**Activity**: An exact copy of every entry is what's needed, so please transcribe them all.

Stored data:
···

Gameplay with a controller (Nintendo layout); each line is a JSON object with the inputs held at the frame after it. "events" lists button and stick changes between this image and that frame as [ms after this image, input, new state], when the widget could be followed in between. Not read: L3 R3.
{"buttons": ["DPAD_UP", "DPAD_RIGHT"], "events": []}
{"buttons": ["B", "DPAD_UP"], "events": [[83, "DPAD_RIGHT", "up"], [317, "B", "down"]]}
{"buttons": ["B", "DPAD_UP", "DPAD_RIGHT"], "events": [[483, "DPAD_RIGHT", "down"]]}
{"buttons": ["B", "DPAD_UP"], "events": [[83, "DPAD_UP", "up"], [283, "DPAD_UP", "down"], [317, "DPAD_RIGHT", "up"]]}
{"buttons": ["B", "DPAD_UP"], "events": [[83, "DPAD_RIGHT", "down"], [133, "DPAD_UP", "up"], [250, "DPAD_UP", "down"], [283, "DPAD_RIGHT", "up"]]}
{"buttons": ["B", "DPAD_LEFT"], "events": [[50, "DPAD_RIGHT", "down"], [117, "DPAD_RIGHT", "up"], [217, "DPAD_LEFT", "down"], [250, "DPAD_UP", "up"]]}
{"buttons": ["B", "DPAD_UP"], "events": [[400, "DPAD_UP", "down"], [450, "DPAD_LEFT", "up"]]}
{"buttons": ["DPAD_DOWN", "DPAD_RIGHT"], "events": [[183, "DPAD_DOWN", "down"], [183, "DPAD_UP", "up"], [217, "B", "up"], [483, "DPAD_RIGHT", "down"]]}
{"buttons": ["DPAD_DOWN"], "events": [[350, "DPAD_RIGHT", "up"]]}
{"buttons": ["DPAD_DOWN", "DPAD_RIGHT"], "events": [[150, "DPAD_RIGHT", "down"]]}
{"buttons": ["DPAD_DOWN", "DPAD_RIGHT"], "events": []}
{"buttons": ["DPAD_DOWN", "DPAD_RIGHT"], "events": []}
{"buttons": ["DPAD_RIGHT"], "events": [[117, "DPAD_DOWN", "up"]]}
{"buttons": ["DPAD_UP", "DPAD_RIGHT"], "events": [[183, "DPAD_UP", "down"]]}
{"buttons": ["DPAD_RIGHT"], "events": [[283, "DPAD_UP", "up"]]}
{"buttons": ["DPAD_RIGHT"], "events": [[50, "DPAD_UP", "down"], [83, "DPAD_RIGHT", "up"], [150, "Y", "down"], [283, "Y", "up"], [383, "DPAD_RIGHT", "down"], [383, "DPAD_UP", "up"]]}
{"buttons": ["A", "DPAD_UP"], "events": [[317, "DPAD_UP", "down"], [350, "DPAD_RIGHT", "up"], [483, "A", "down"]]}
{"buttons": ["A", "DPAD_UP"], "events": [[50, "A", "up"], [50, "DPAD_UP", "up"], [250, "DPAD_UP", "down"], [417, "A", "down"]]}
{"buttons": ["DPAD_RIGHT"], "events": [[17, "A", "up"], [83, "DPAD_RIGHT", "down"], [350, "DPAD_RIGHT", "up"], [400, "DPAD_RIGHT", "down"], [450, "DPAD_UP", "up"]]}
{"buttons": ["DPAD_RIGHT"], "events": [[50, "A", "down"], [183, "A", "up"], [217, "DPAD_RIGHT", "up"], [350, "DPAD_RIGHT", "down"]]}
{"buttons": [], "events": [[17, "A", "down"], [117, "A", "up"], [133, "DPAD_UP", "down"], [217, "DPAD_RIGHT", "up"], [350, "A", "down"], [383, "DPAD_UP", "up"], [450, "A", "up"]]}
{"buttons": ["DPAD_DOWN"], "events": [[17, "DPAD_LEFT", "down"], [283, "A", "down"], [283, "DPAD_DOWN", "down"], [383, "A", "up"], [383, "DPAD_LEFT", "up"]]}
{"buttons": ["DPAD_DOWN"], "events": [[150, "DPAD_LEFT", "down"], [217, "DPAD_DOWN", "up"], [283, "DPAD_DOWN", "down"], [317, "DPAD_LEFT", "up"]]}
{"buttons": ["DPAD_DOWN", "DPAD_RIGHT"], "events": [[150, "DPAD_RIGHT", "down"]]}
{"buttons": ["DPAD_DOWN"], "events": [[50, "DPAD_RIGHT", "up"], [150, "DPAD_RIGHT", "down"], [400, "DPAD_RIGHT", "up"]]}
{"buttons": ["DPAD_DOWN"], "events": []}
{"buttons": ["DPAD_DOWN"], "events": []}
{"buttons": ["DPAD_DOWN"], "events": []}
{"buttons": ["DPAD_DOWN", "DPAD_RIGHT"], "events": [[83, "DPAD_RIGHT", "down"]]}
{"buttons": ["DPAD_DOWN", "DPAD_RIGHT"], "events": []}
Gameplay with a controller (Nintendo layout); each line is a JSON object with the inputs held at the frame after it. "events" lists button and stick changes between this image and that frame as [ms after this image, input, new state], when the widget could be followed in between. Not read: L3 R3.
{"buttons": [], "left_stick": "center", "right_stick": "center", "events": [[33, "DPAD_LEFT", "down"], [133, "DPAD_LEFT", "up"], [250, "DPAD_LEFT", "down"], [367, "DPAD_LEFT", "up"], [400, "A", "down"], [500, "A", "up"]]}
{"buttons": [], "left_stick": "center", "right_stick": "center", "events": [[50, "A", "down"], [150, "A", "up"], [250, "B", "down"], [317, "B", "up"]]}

···

**Written response**:
Gameplay with a controller (Nintendo layout); each line is a JSON object with the inputs held at the frame after it. "events" lists button and stick changes between this image and that frame as [ms after this image, input, new state], when the widget could be followed in between. Not read: L3 R3.
{"buttons": ["DPAD_UP", "DPAD_RIGHT"], "events": []}
{"buttons": ["B", "DPAD_UP"], "events": [[83, "DPAD_RIGHT", "up"], [317, "B", "down"]]}
{"buttons": ["B", "DPAD_UP", "DPAD_RIGHT"], "events": [[483, "DPAD_RIGHT", "down"]]}
{"buttons": ["B", "DPAD_UP"], "events": [[83, "DPAD_UP", "up"], [283, "DPAD_UP", "down"], [317, "DPAD_RIGHT", "up"]]}
{"buttons": ["B", "DPAD_UP"], "events": [[83, "DPAD_RIGHT", "down"], [133, "DPAD_UP", "up"], [250, "DPAD_UP", "down"], [283, "DPAD_RIGHT", "up"]]}
{"buttons": ["B", "DPAD_LEFT"], "events": [[50, "DPAD_RIGHT", "down"], [117, "DPAD_RIGHT", "up"], [217, "DPAD_LEFT", "down"], [250, "DPAD_UP", "up"]]}
{"buttons": ["B", "DPAD_UP"], "events": [[400, "DPAD_UP", "down"], [450, "DPAD_LEFT", "up"]]}
{"buttons": ["DPAD_DOWN", "DPAD_RIGHT"], "events": [[183, "DPAD_DOWN", "down"], [183, "DPAD_UP", "up"], [217, "B", "up"], [483, "DPAD_RIGHT", "down"]]}
{"buttons": ["DPAD_DOWN"], "events": [[350, "DPAD_RIGHT", "up"]]}
{"buttons": ["DPAD_DOWN", "DPAD_RIGHT"], "events": [[150, "DPAD_RIGHT", "down"]]}
{"buttons": ["DPAD_DOWN", "DPAD_RIGHT"], "events": []}
{"buttons": ["DPAD_DOWN", "DPAD_RIGHT"], "events": []}
{"buttons": ["DPAD_RIGHT"], "events": [[117, "DPAD_DOWN", "up"]]}
{"buttons": ["DPAD_UP", "DPAD_RIGHT"], "events": [[183, "DPAD_UP", "down"]]}
{"buttons": ["DPAD_RIGHT"], "events": [[283, "DPAD_UP", "up"]]}
{"buttons": ["DPAD_RIGHT"], "events": [[50, "DPAD_UP", "down"], [83, "DPAD_RIGHT", "up"], [150, "Y", "down"], [283, "Y", "up"], [383, "DPAD_RIGHT", "down"], [383, "DPAD_UP", "up"]]}
{"buttons": ["A", "DPAD_UP"], "events": [[317, "DPAD_UP", "down"], [350, "DPAD_RIGHT", "up"], [483, "A", "down"]]}
{"buttons": ["A", "DPAD_UP"], "events": [[50, "A", "up"], [50, "DPAD_UP", "up"], [250, "DPAD_UP", "down"], [417, "A", "down"]]}
{"buttons": ["DPAD_RIGHT"], "events": [[17, "A", "up"], [83, "DPAD_RIGHT", "down"], [350, "DPAD_RIGHT", "up"], [400, "DPAD_RIGHT", "down"], [450, "DPAD_UP", "up"]]}
{"buttons": ["DPAD_RIGHT"], "events": [[50, "A", "down"], [183, "A", "up"], [217, "DPAD_RIGHT", "up"], [350, "DPAD_RIGHT", "down"]]}
{"buttons": [], "events": [[17, "A", "down"], [117, "A", "up"], [133, "DPAD_UP", "down"], [217, "DPAD_RIGHT", "up"], [350, "A", "down"], [383, "DPAD_UP", "up"], [450, "A", "up"]]}
{"buttons": ["DPAD_DOWN"], "events": [[17, "DPAD_LEFT", "down"], [283, "A", "down"], [283, "DPAD_DOWN", "down"], [383, "A", "up"], [383, "DPAD_LEFT", "up"]]}
{"buttons": ["DPAD_DOWN"], "events": [[150, "DPAD_LEFT", "down"], [217, "DPAD_DOWN", "up"], [283, "DPAD_DOWN", "down"], [317, "DPAD_LEFT", "up"]]}
{"buttons": ["DPAD_DOWN", "DPAD_RIGHT"], "events": [[150, "DPAD_RIGHT", "down"]]}
{"buttons": ["DPAD_DOWN"], "events": [[50, "DPAD_RIGHT", "up"], [150, "DPAD_RIGHT", "down"], [400, "DPAD_RIGHT", "up"]]}
{"buttons": ["DPAD_DOWN"], "events": []}
{"buttons": ["DPAD_DOWN"], "events": []}
{"buttons": ["DPAD_DOWN"], "events": []}
{"buttons": ["DPAD_DOWN", "DPAD_RIGHT"], "events": [[83, "DPAD_RIGHT", "down"]]}
{"buttons": ["DPAD_DOWN", "DPAD_RIGHT"], "events": []}
Gameplay with a controller (Nintendo layout); each line is a JSON object with the inputs held at the frame after it. "events" lists button and stick changes between this image and that frame as [ms after this image, input, new state], when the widget could be followed in between. Not read: L3 R3.
{"buttons": [], "left_stick": "center", "right_stick": "center", "events": [[33, "DPAD_LEFT", "down"], [133, "DPAD_LEFT", "up"], [250, "DPAD_LEFT", "down"], [367, "DPAD_LEFT", "up"], [400, "A", "down"], [500, "A", "up"]]}
{"buttons": [], "left_stick": "center", "right_stick": "center", "events": [[50, "A", "down"], [150, "A", "up"], [250, "B", "down"], [317, "B", "up"]]}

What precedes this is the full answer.